Segment Open
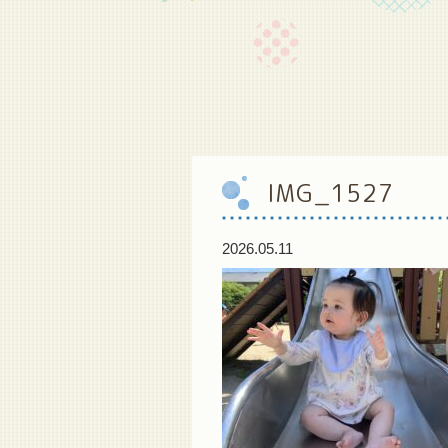
IMG_1527
2026.05.11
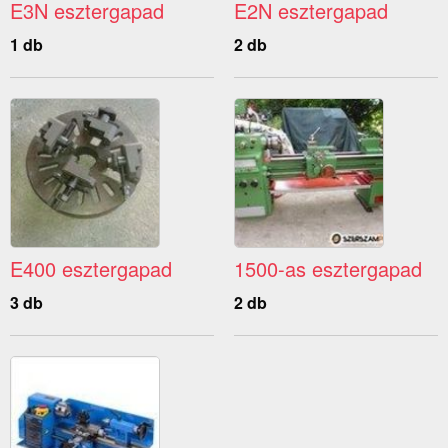
E3N esztergapad
E2N esztergapad
1 db
2 db
E400 esztergapad
1500-as esztergapad
3 db
2 db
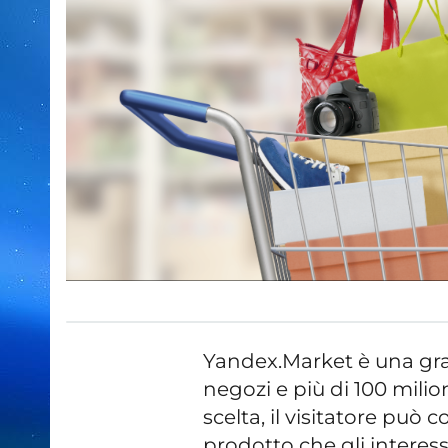
Yandex.Market è una gra
negozi e più di 100 milio
scelta, il visitatore può
prodotto che gli interess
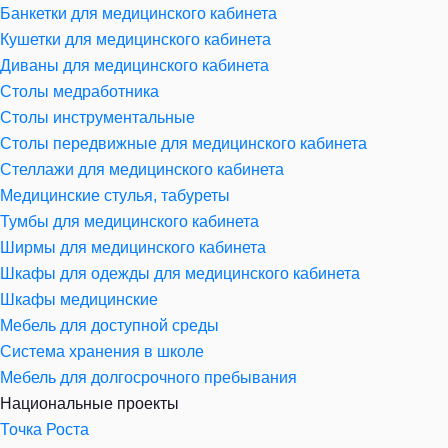
Банкетки для медицинского кабинета
Кушетки для медицинского кабинета
Диваны для медицинского кабинета
Столы медработника
Столы инструментальные
Столы передвижные для медицинского кабинета
Стеллажи для медицинского кабинета
Медицинские стулья, табуреты
Тумбы для медицинского кабинета
Ширмы для медицинского кабинета
Шкафы для одежды для медицинского кабинета
Шкафы медицинские
Мебель для доступной среды
Система хранения в школе
Мебель для долгосрочного пребывания
Национальные проекты
Точка Роста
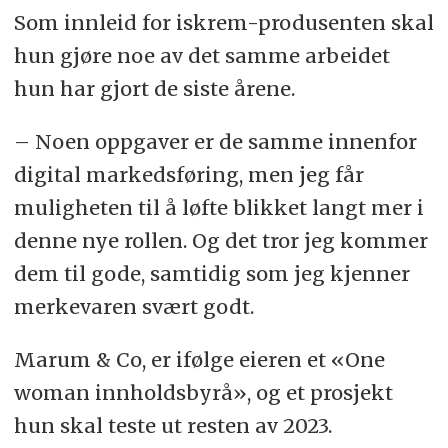
Som innleid for iskrem-produsenten skal
hun gjøre noe av det samme arbeidet
hun har gjort de siste årene.
– Noen oppgaver er de samme innenfor
digital markedsføring, men jeg får
muligheten til å løfte blikket langt mer i
denne nye rollen. Og det tror jeg kommer
dem til gode, samtidig som jeg kjenner
merkevaren svært godt.
Marum & Co, er ifølge eieren et «One
woman innholdsbyrå», og et prosjekt
hun skal teste ut resten av 2023.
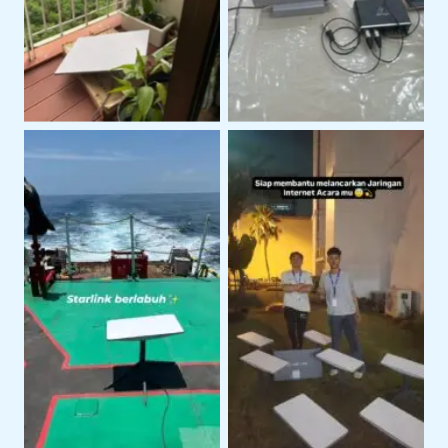
Lokasi Klien
Area Terbuka
Penggunaan Starlink
Penggunaan Starlink di
Untuk Kegiatan
Area Perairan
Lapangan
Segment Closed
**Exercise requirements**
Print, exactly as written, the lines above from the first one to the one containing "Банкетки для медицинского кабинета". Leave out pictures.

**Answer to this problem**
IMG_1527
2026.05.11
E3N esztergapad
E2N esztergapad
1 db
2 db
E400 esztergapad
1500-as esztergapad
3 db
2 db
Yandex.Market è una gra
negozi e più di 100 milio
scelta, il visitatore può
prodotto che gli interess
Банкетки для медицинского кабинета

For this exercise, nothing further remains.